* _EXERCISE DESCRIPTION_: The lines below that include the word "data" are to be reported.

======== PROVIDED RECORDS ========

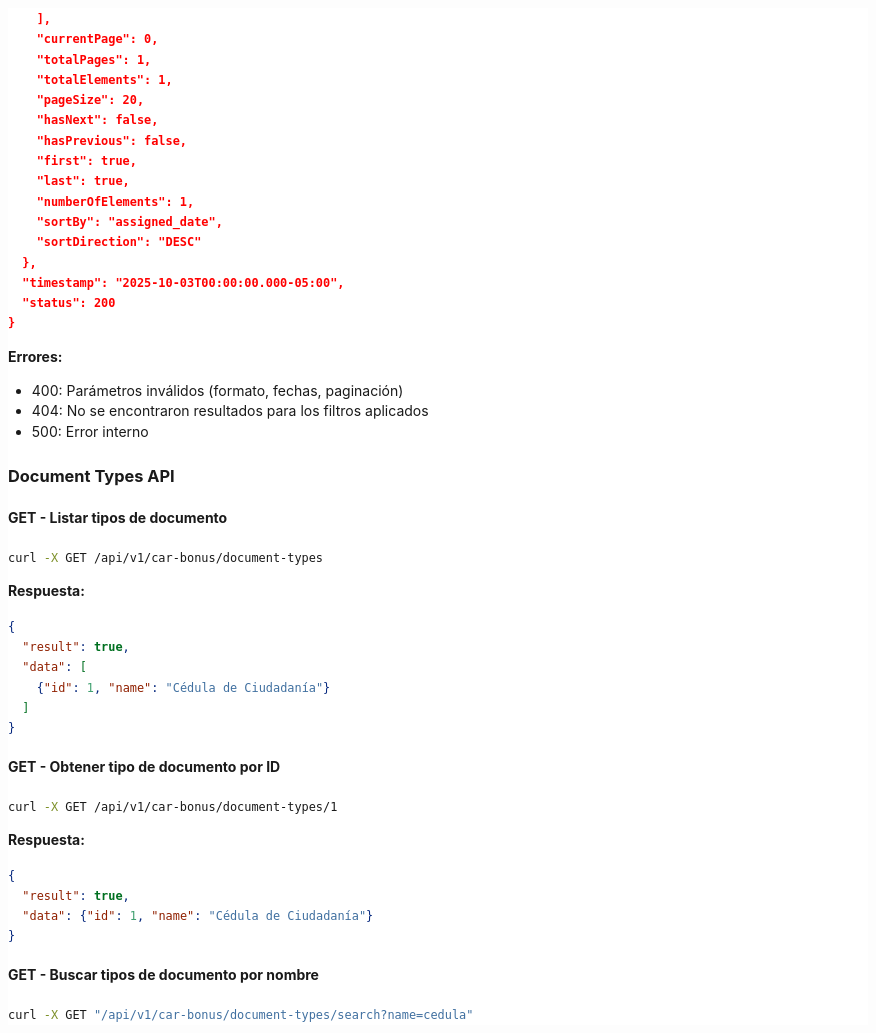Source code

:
 ```json
    ],
    "currentPage": 0,
    "totalPages": 1,
    "totalElements": 1,
    "pageSize": 20,
    "hasNext": false,
    "hasPrevious": false,
    "first": true,
    "last": true,
    "numberOfElements": 1,
    "sortBy": "assigned_date",
    "sortDirection": "DESC"
  },
  "timestamp": "2025-10-03T00:00:00.000-05:00",
  "status": 200
}
```

**Errores:**
- 400: Parámetros inválidos (formato, fechas, paginación)
- 404: No se encontraron resultados para los filtros aplicados
- 500: Error interno

### Document Types API

#### GET - Listar tipos de documento
```bash
curl -X GET /api/v1/car-bonus/document-types
```

**Respuesta:**
```json
{
  "result": true,
  "data": [
    {"id": 1, "name": "Cédula de Ciudadanía"}
  ]
}
```

#### GET - Obtener tipo de documento por ID
```bash
curl -X GET /api/v1/car-bonus/document-types/1
```

**Respuesta:**
```json
{
  "result": true,
  "data": {"id": 1, "name": "Cédula de Ciudadanía"}
}
```

#### GET - Buscar tipos de documento por nombre
```bash
curl -X GET "/api/v1/car-bonus/document-types/search?name=cedula"
```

========

* _SOLUTION_:
  "data": [
  "data": {"id": 1, "name": "Cédula de Ciudadanía"}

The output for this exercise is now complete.